Hypochondria

In passing, G & I have both mentioned feeling old over the last week, which was just the spark to ignite my ever-smoldering bonfire of hypochondria. The more I think about it, the funnier it is, which is reason enough to think about it, and yes, blog about it. My profile does promise to bore you with my daily details, and far be it from me to break such a solemn vow.

My complaint du jour is that I’m tired. Really, really tired.

Most people would say, “Well, Addie, you haven’t been getting enough sleep. You go to bed too late, your dogs wake you up at the crack of dawn, and that guy who sleeps in your bed snores like a freight train.” (See how I didn’t mention his name? Classy of me, I think.) Anyway, that’s what most people would say.

Here’s what I tell myself, “Well, Addie, this is it. This could be anything…ANYTHING! We’re not as young as we used to be, you know. Adrenal fatigue, sleep apnea, diabetes, anemia, fibromyalgia, or PARASITES. That’s probably it, you know…parasites. Remember that article in Discover Magazine? Disgusting!”

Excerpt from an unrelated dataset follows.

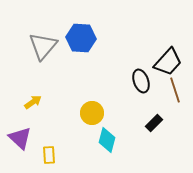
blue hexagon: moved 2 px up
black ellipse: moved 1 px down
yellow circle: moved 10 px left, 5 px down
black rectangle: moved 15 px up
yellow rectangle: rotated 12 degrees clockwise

So this is where my internal dialogue nonsense has taken me…to parasites. The very idea is to me as Kryptonite is to Superman, so I’ll probably spend the next couple of hours Googling anti-parasite treatments. I’d better get cracking, though, because I have to get up at oh-dark-thirty tomorrow.

Or I could go to bed early, but that’s not going to help these PARASITES, is it?

2 comments:

Never Say Never Greyhounds said...

I'm a germ freak if that makes you feel any better. I clorox wipe my desk everyday and wash my hands a lot!..... and I still got a damn cold!

Jen

Addie said...

That's just not fair that you got a cold after all your precautions - ugh! I'm kind of a hand washing freak myself, especially when I've been handling all those RMBs...I just imagine all kinds of food poisoning and assorted cooties we can get from raw meat. I've also heard that most people's desks (especially keyboards) are dirtier than a toilet seat, which ranks pretty high on the old gross-o-meter. At least you can sleep knowing your desk is WAY cleaner than most. Feel better soon, Jen!